• **Prompt**
If a record holds a picture, leave the picture out; return everything else exactly.

----

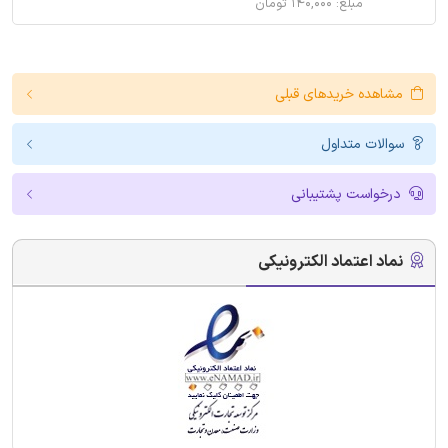
مبلغ: ۱۴۰,۰۰۰ تومان
مشاهده خریدهای قبلی
سوالات متداول
درخواست پشتیبانی
نماد اعتماد الکترونیکی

----

• **Written answer**
مبلغ: ۱۴۰,۰۰۰ تومان
مشاهده خریدهای قبلی
سوالات متداول
درخواست پشتیبانی
نماد اعتماد الکترونیکی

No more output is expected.